(Lens and sensor parameters)
****************************************

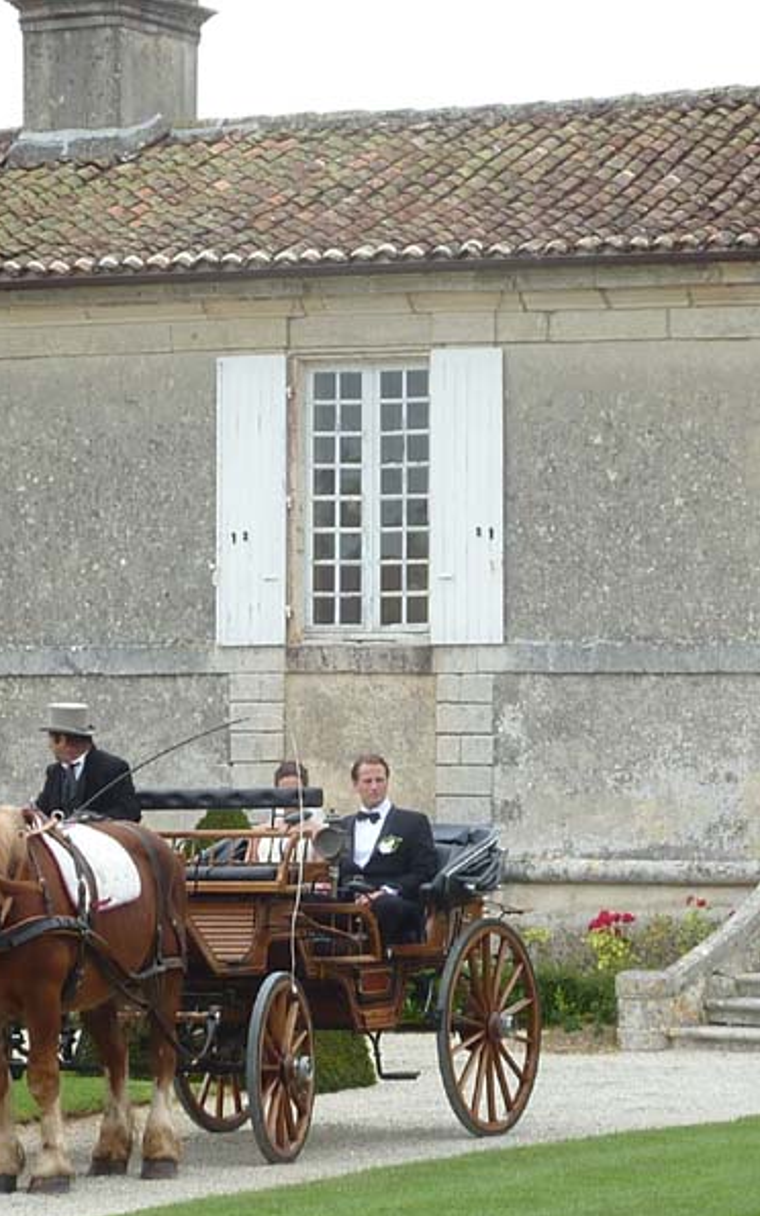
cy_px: 611
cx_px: 402
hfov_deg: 8.1
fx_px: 5334
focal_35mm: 161
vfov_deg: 13.0
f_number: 4
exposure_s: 1/200
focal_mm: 10.3
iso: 80
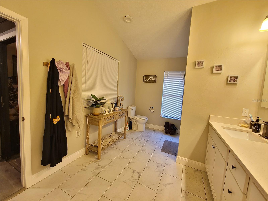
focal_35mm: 13
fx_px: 101
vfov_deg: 89.9
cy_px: 100
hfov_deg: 106.2
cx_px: 134
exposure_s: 1/30
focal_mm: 2.2
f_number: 2.2
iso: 320
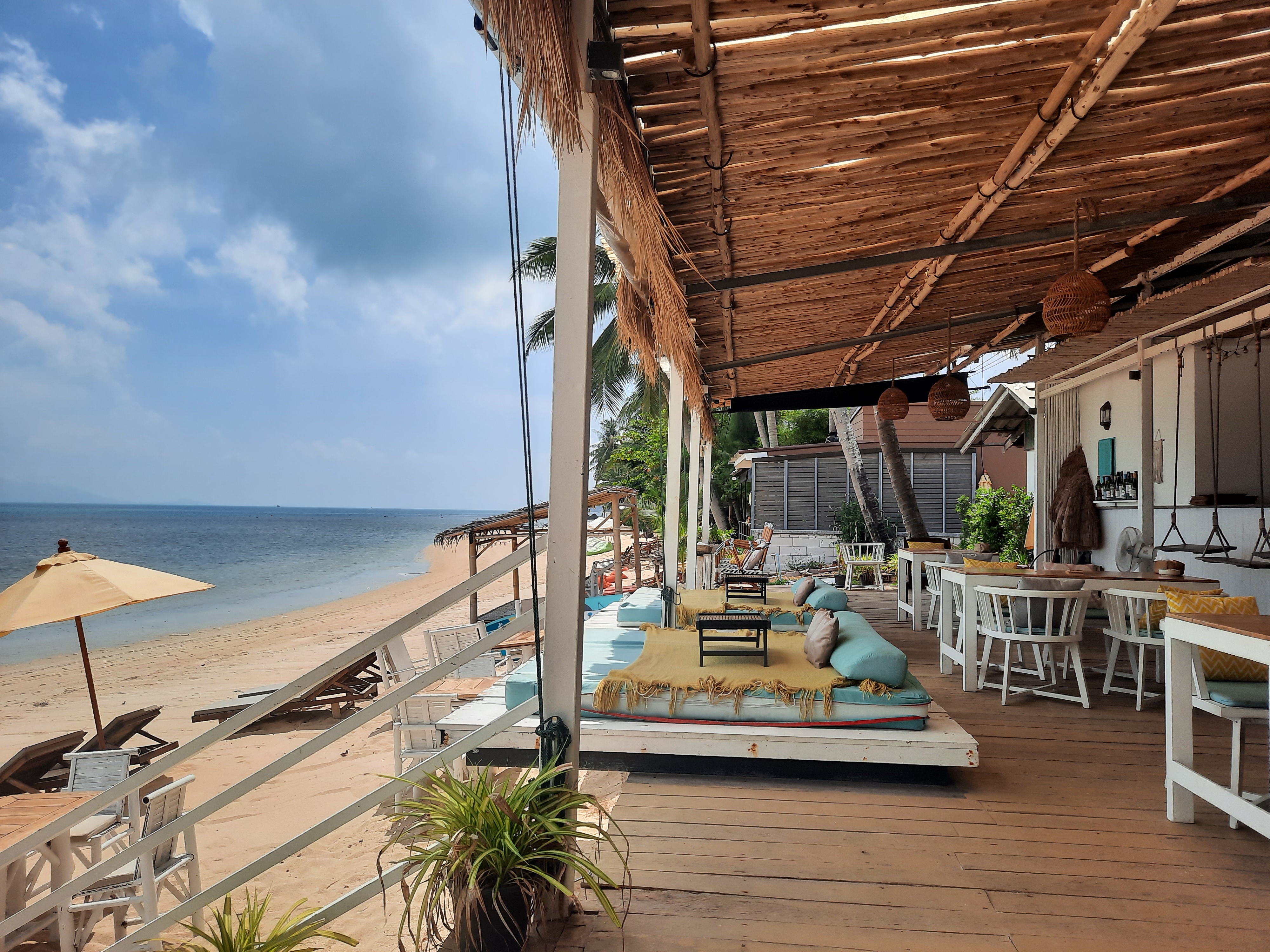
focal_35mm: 25
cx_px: 635
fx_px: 917
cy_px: 476
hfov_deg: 69.4
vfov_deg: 54.9
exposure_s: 1/1852
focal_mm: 4.6
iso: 32
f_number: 2
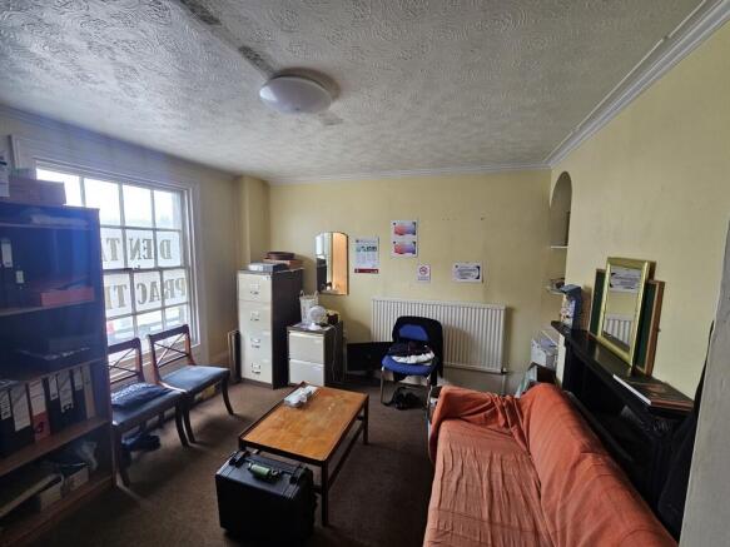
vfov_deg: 89.9
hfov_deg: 106.2
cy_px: 274
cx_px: 365
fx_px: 274
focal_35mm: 13
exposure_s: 1/50
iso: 125
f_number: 2.2
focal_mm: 2.2
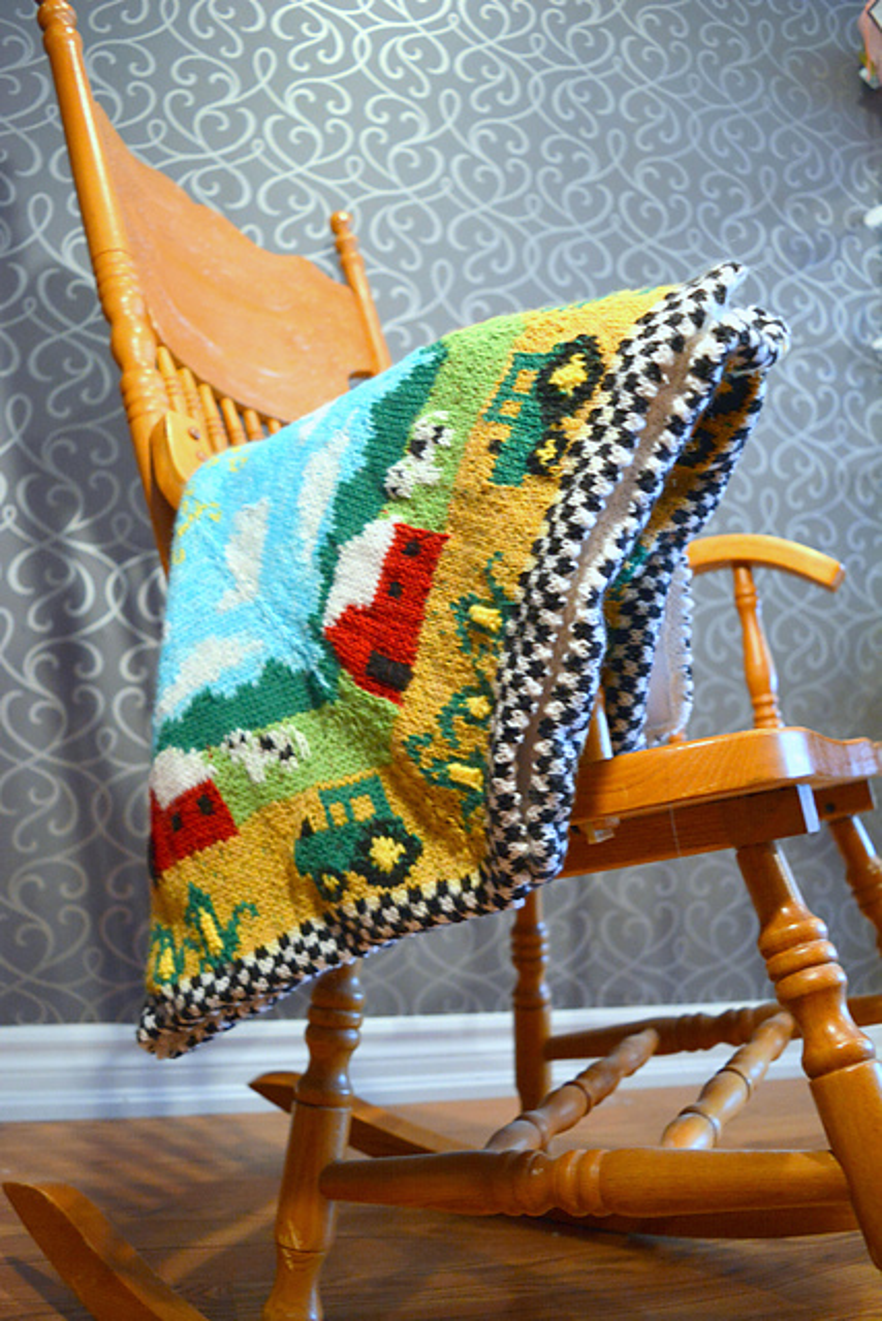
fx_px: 992
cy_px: 660
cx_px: 441
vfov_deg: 67.4
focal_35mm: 27
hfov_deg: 48.0
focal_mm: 18
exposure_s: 1/60
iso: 1250
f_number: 3.5
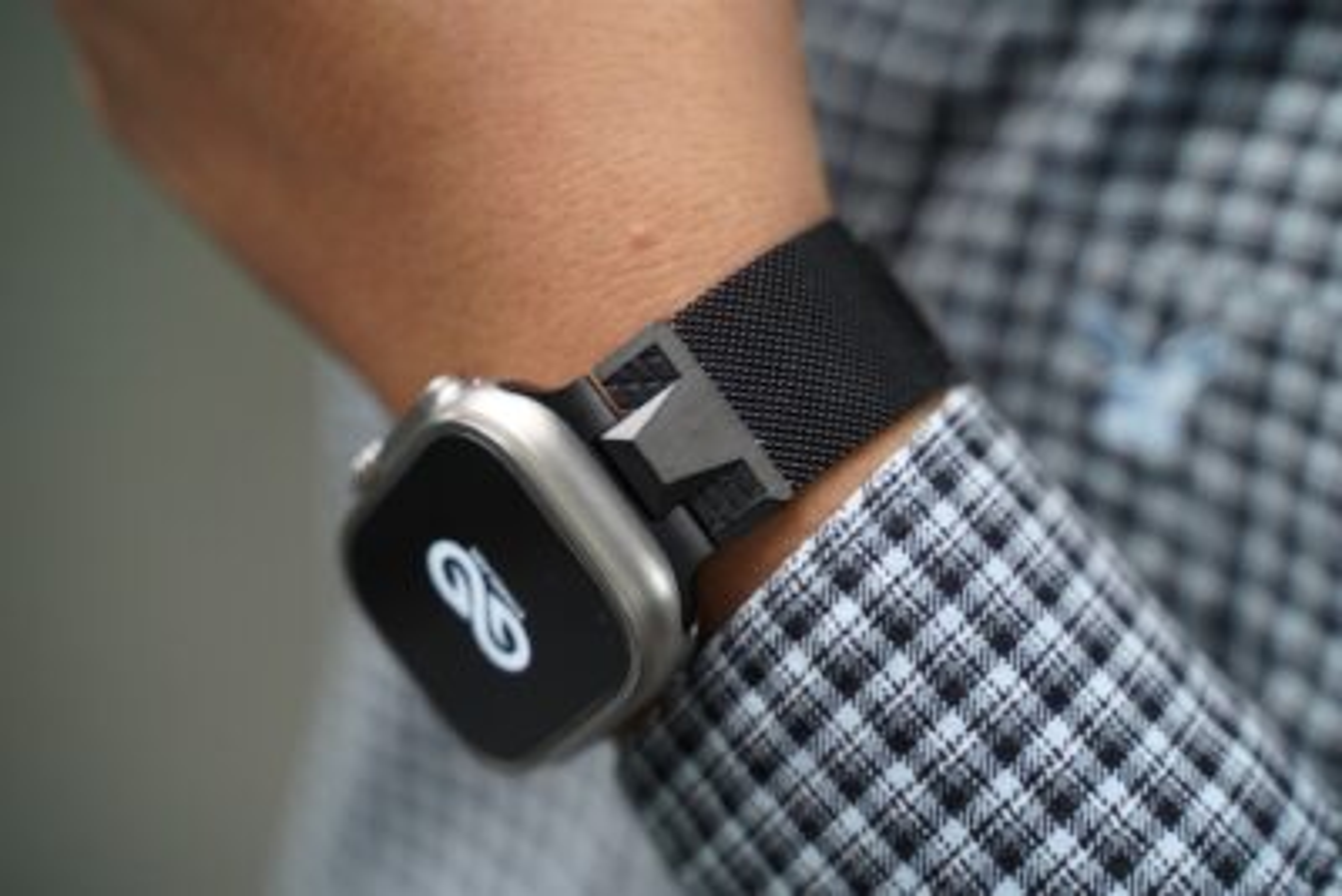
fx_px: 2163
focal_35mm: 58
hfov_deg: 34.5
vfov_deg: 23.4
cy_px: 448
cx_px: 671
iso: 1250
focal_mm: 58
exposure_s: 1/60
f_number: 4
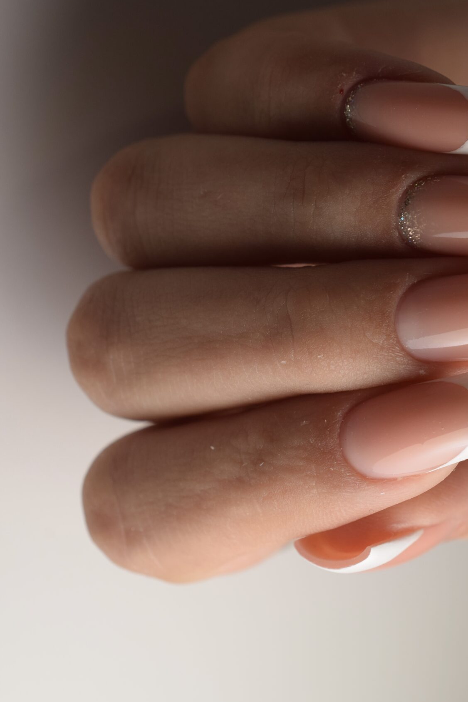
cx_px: 355
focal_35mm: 91
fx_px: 1775
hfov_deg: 15.0
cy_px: 309
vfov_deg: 22.4
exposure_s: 1/250
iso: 280
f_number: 8
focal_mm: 40
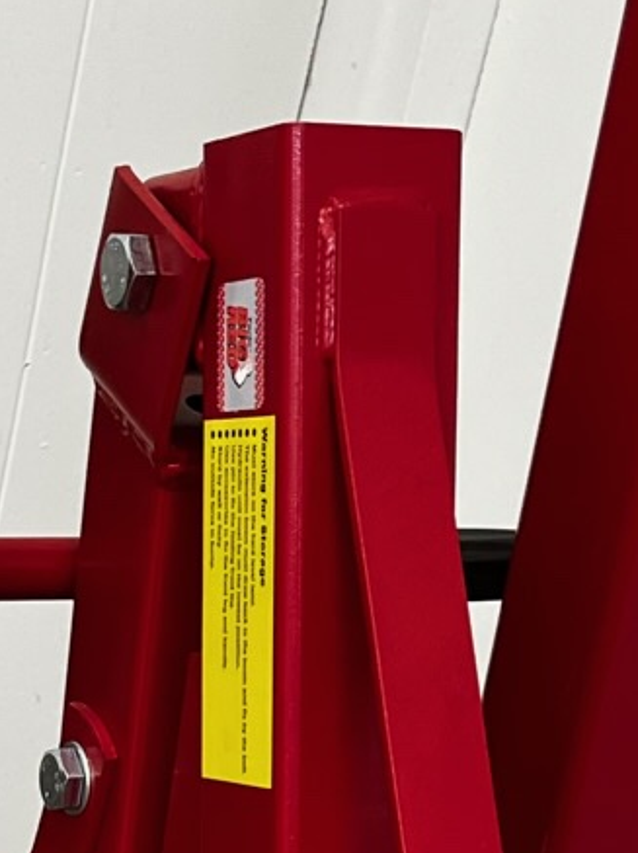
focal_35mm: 122
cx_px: 86
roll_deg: -13.3
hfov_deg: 12.1
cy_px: 1133
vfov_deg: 15.3
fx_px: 3002
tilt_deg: -34.6
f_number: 1.6
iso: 100
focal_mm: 5.1
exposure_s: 1/100
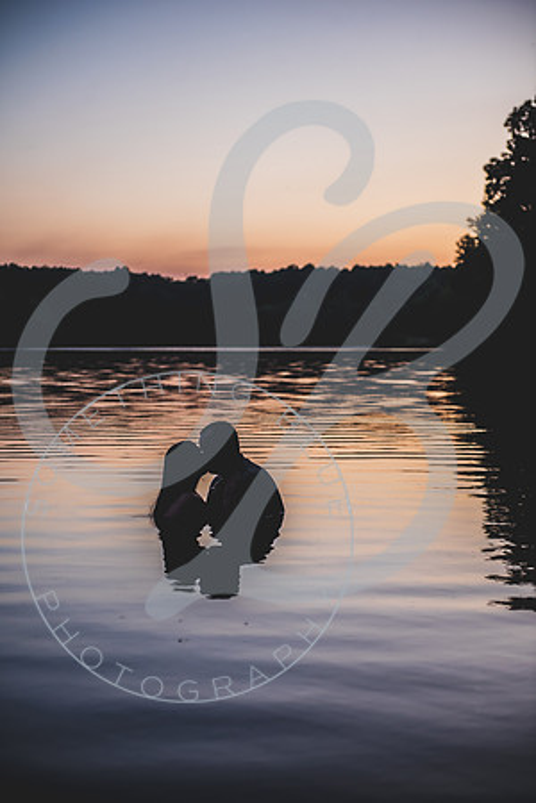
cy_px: 402
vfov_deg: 28.8
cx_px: 268
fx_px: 1563
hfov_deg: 19.5
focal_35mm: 70
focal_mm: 70
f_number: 2.8
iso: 800
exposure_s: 1/250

****************************************

— THE PROBLEM —
Restate, word for word and without pictures, the lines from the line containing "roll_deg: -13.3" to the last line of the records above.

— OUTPUT BELOW —
roll_deg: -13.3
hfov_deg: 12.1
cy_px: 1133
vfov_deg: 15.3
fx_px: 3002
tilt_deg: -34.6
f_number: 1.6
iso: 100
focal_mm: 5.1
exposure_s: 1/100
cy_px: 402
vfov_deg: 28.8
cx_px: 268
fx_px: 1563
hfov_deg: 19.5
focal_35mm: 70
focal_mm: 70
f_number: 2.8
iso: 800
exposure_s: 1/250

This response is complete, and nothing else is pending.